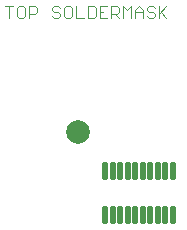
<source format=gts>
G04*
G04 #@! TF.GenerationSoftware,Altium Limited,Altium Designer,20.2.6 (244)*
G04*
G04 Layer_Color=102*
%FSLAX25Y25*%
%MOIN*%
G70*
G04*
G04 #@! TF.SameCoordinates,A1248B6C-439F-447A-ADC8-1C90144166A7*
G04*
G04*
G04 #@! TF.FilePolarity,Negative*
G04*
G01*
G75*
%ADD10C,0.00394*%
%ADD13C,0.07874*%
G04:AMPARAMS|DCode=14|XSize=19.68mil|YSize=62.99mil|CornerRadius=5.91mil|HoleSize=0mil|Usage=FLASHONLY|Rotation=0.000|XOffset=0mil|YOffset=0mil|HoleType=Round|Shape=RoundedRectangle|*
%AMROUNDEDRECTD14*
21,1,0.01968,0.05118,0,0,0.0*
21,1,0.00787,0.06299,0,0,0.0*
1,1,0.01181,0.00394,-0.02559*
1,1,0.01181,-0.00394,-0.02559*
1,1,0.01181,-0.00394,0.02559*
1,1,0.01181,0.00394,0.02559*
%
%ADD14ROUNDEDRECTD14*%
D10*
X768715Y496069D02*
X771339D01*
X770027D01*
Y492134D01*
X774619Y496069D02*
X773307D01*
X772651Y495413D01*
Y492790D01*
X773307Y492134D01*
X774619D01*
X775275Y492790D01*
Y495413D01*
X774619Y496069D01*
X776586Y492134D02*
Y496069D01*
X778554D01*
X779210Y495413D01*
Y494102D01*
X778554Y493446D01*
X776586D01*
X787082Y495413D02*
X786426Y496069D01*
X785114D01*
X784458Y495413D01*
Y494758D01*
X785114Y494102D01*
X786426D01*
X787082Y493446D01*
Y492790D01*
X786426Y492134D01*
X785114D01*
X784458Y492790D01*
X790362Y496069D02*
X789050D01*
X788394Y495413D01*
Y492790D01*
X789050Y492134D01*
X790362D01*
X791017Y492790D01*
Y495413D01*
X790362Y496069D01*
X792329D02*
Y492134D01*
X794953D01*
X796265Y496069D02*
Y492134D01*
X798233D01*
X798889Y492790D01*
Y495413D01*
X798233Y496069D01*
X796265D01*
X802825D02*
X800201D01*
Y492134D01*
X802825D01*
X800201Y494102D02*
X801513D01*
X804137Y492134D02*
Y496069D01*
X806104D01*
X806761Y495413D01*
Y494102D01*
X806104Y493446D01*
X804137D01*
X805449D02*
X806761Y492134D01*
X808072D02*
Y496069D01*
X809384Y494758D01*
X810696Y496069D01*
Y492134D01*
X812008D02*
Y494758D01*
X813320Y496069D01*
X814632Y494758D01*
Y492134D01*
Y494102D01*
X812008D01*
X818568Y495413D02*
X817912Y496069D01*
X816600D01*
X815944Y495413D01*
Y494758D01*
X816600Y494102D01*
X817912D01*
X818568Y493446D01*
Y492790D01*
X817912Y492134D01*
X816600D01*
X815944Y492790D01*
X819880Y496069D02*
Y492134D01*
Y493446D01*
X822503Y496069D01*
X820536Y494102D01*
X822503Y492134D01*
D13*
X792928Y454141D02*
D03*
D14*
X824650Y440984D02*
D03*
Y426417D02*
D03*
X822150D02*
D03*
X819650D02*
D03*
X817150D02*
D03*
X814650D02*
D03*
X812150D02*
D03*
X809650D02*
D03*
X807150D02*
D03*
X804650D02*
D03*
X802150D02*
D03*
X822150Y440984D02*
D03*
X819650D02*
D03*
X817150D02*
D03*
X814650D02*
D03*
X812150D02*
D03*
X809650D02*
D03*
X807150D02*
D03*
X804650D02*
D03*
X802150D02*
D03*
M02*

</source>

*Task item:*
Write every record out again exactly, omitting the pictures they hold.

*Expected output:*
<source format=gts>
G04*
G04 #@! TF.GenerationSoftware,Altium Limited,Altium Designer,20.2.6 (244)*
G04*
G04 Layer_Color=102*
%FSLAX25Y25*%
%MOIN*%
G70*
G04*
G04 #@! TF.SameCoordinates,A1248B6C-439F-447A-ADC8-1C90144166A7*
G04*
G04*
G04 #@! TF.FilePolarity,Negative*
G04*
G01*
G75*
%ADD10C,0.00394*%
%ADD13C,0.07874*%
G04:AMPARAMS|DCode=14|XSize=19.68mil|YSize=62.99mil|CornerRadius=5.91mil|HoleSize=0mil|Usage=FLASHONLY|Rotation=0.000|XOffset=0mil|YOffset=0mil|HoleType=Round|Shape=RoundedRectangle|*
%AMROUNDEDRECTD14*
21,1,0.01968,0.05118,0,0,0.0*
21,1,0.00787,0.06299,0,0,0.0*
1,1,0.01181,0.00394,-0.02559*
1,1,0.01181,-0.00394,-0.02559*
1,1,0.01181,-0.00394,0.02559*
1,1,0.01181,0.00394,0.02559*
%
%ADD14ROUNDEDRECTD14*%
D10*
X768715Y496069D02*
X771339D01*
X770027D01*
Y492134D01*
X774619Y496069D02*
X773307D01*
X772651Y495413D01*
Y492790D01*
X773307Y492134D01*
X774619D01*
X775275Y492790D01*
Y495413D01*
X774619Y496069D01*
X776586Y492134D02*
Y496069D01*
X778554D01*
X779210Y495413D01*
Y494102D01*
X778554Y493446D01*
X776586D01*
X787082Y495413D02*
X786426Y496069D01*
X785114D01*
X784458Y495413D01*
Y494758D01*
X785114Y494102D01*
X786426D01*
X787082Y493446D01*
Y492790D01*
X786426Y492134D01*
X785114D01*
X784458Y492790D01*
X790362Y496069D02*
X789050D01*
X788394Y495413D01*
Y492790D01*
X789050Y492134D01*
X790362D01*
X791017Y492790D01*
Y495413D01*
X790362Y496069D01*
X792329D02*
Y492134D01*
X794953D01*
X796265Y496069D02*
Y492134D01*
X798233D01*
X798889Y492790D01*
Y495413D01*
X798233Y496069D01*
X796265D01*
X802825D02*
X800201D01*
Y492134D01*
X802825D01*
X800201Y494102D02*
X801513D01*
X804137Y492134D02*
Y496069D01*
X806104D01*
X806761Y495413D01*
Y494102D01*
X806104Y493446D01*
X804137D01*
X805449D02*
X806761Y492134D01*
X808072D02*
Y496069D01*
X809384Y494758D01*
X810696Y496069D01*
Y492134D01*
X812008D02*
Y494758D01*
X813320Y496069D01*
X814632Y494758D01*
Y492134D01*
Y494102D01*
X812008D01*
X818568Y495413D02*
X817912Y496069D01*
X816600D01*
X815944Y495413D01*
Y494758D01*
X816600Y494102D01*
X817912D01*
X818568Y493446D01*
Y492790D01*
X817912Y492134D01*
X816600D01*
X815944Y492790D01*
X819880Y496069D02*
Y492134D01*
Y493446D01*
X822503Y496069D01*
X820536Y494102D01*
X822503Y492134D01*
D13*
X792928Y454141D02*
D03*
D14*
X824650Y440984D02*
D03*
Y426417D02*
D03*
X822150D02*
D03*
X819650D02*
D03*
X817150D02*
D03*
X814650D02*
D03*
X812150D02*
D03*
X809650D02*
D03*
X807150D02*
D03*
X804650D02*
D03*
X802150D02*
D03*
X822150Y440984D02*
D03*
X819650D02*
D03*
X817150D02*
D03*
X814650D02*
D03*
X812150D02*
D03*
X809650D02*
D03*
X807150D02*
D03*
X804650D02*
D03*
X802150D02*
D03*
M02*

</source>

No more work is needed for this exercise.